> _WHAT IS EXPECTED_
Retype the lines below exactly, leaving out the pictures.

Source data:
□ □ □ □ □
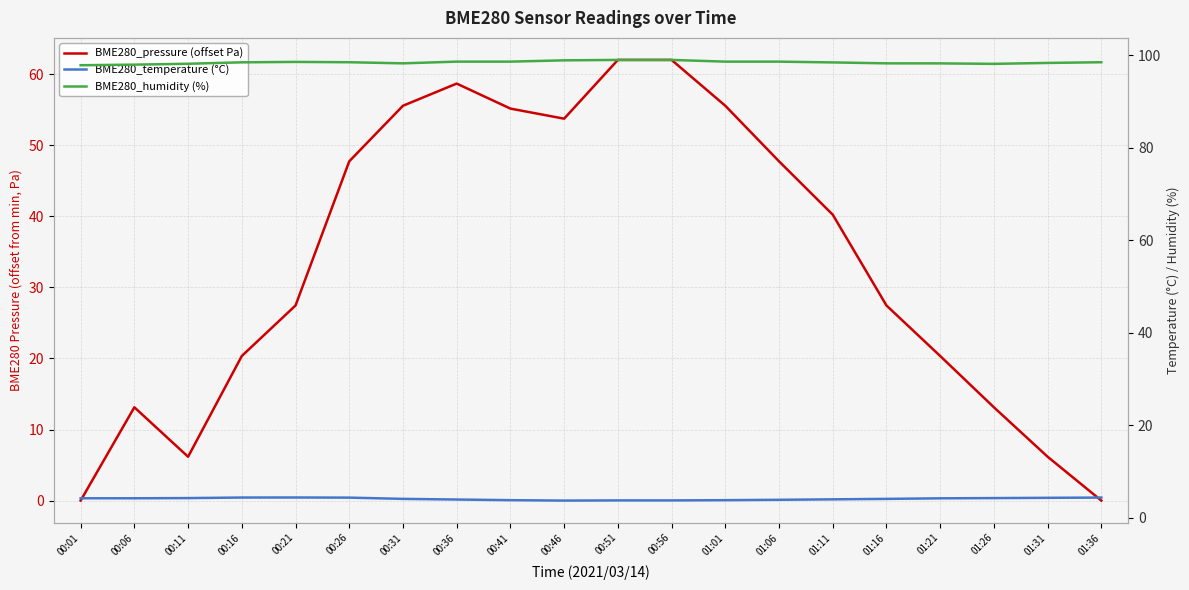

Which has a higher value, 01:26 or 01:31?

01:26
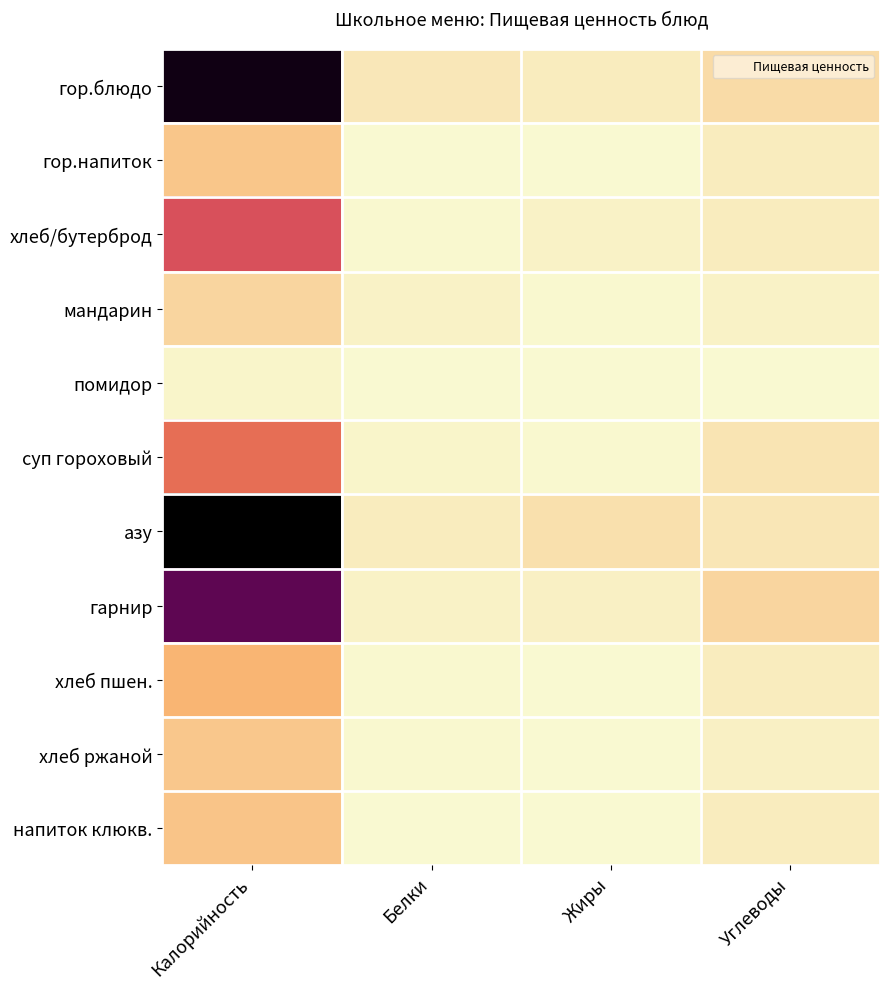

At Калорийность, list the series in order from smallest to largest.

помидор, мандарин, хлеб ржаной, гор.напиток, напиток клюкв., хлеб пшен., суп гороховый, хлеб/бутерброд, гарнир, гор.блюдо, азу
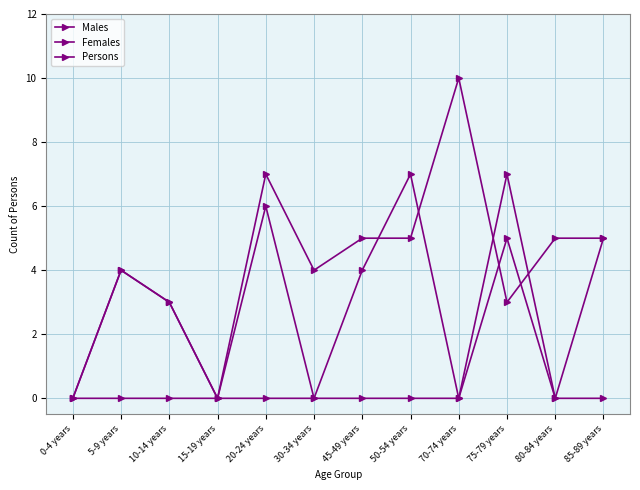

Where is Males nearest to the value 3?

10-14 years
□ □ □ □ □
> _RESULT FOR THIS EXERCISE_
Which has a higher value, 01:26 or 01:31?

01:26

At Калорийность, list the series in order from smallest to largest.

помидор, мандарин, хлеб ржаной, гор.напиток, напиток клюкв., хлеб пшен., суп гороховый, хлеб/бутерброд, гарнир, гор.блюдо, азу

Where is Males nearest to the value 3?

10-14 years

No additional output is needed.